Living by the Gulf of Mexico, I have access to wonderful detritus that is cast off on the shore. I do indeed regularly comb the beaches, collecting what is offered up, sorting the materials, playing with them and their satisfying forms. Here is a sample of new collage pieces that have come together this winter.
The first few all relate to reaching up, a rising energy—to what some are calling an ascension process. I don’t plan it this way; I follow the materials and put them together as it feels right, allowing the composition to emerge. Later, I see how the same theme repeats itself in different pieces, showing up in myriad forms and variations. The sense of moving upward has been quite persistent.

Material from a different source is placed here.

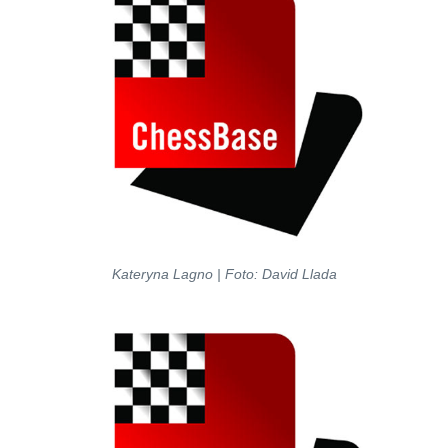
Kateryna Lagno | Foto: David Llada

Handmade paper, jingle shell, broken clam shells, fish vertebrae bones.
10” x12” framed
We long to be one with the beauty of the moon; we are hungry for its wholeness, its light and beauty.

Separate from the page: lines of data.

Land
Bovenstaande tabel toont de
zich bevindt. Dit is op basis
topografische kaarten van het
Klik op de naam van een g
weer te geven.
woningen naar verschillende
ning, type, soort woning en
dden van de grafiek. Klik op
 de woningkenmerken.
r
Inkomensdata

Cloth, bony exoskeleton of the honeycomb cowfish, paint.
6.75” x 8.5” framed
Embodying perfect form, sacred geometry, I sit in perfect repose, like the lotus on its peaceful leaf. I am rising from my open container, opening out, and spreading seeds for the future.
Ladyfish(?) tails, whelk egg case sections, jingle shell, printed paper.
10” x 12”
Longing, longing for what shines above. Moving toward, rising up.
A mollusk’s egg casing is something quite astonishing. Whelks and conchs (see below) mate during spring and fall migrations, and the eggs are fertilized internally. The female surrounds them in a gel-like mass of albumin and lays them in a series of are joined-together protective “capsules.” A single capsule may contain as many as 100 eggs. The ones that whelks make form a long, snake-like chain–up to 150 capsules attached together. It’s a striking form that is sometimes known as a "Mermaid's Necklace." The mollusk attaches one end of the egg case onto a substrate in the sand, providing an anchor for the developing babies. When they have matured, they come out of the casing in their tiny (2-4mm) shells. Most, of course, do not make it. The egg cases themselves often get loose from their moorings and come ashore, but the whelks cannot survive out of the water.
www.youtube.com/watch?v=rJDdOD7IJzU
video showing knobbed whelk egg case up close.
www.youtube.com/watch?v=SZveJPKqFuU
video showing a lightening whelk laying eggs.
Printed paper, (painted) sections of Florida horse conch egg casing, fossilized sting ray spines, painted shell pieces.
5” x 7”
Through the pain of human suffering, she brings forth the aura of true compassion.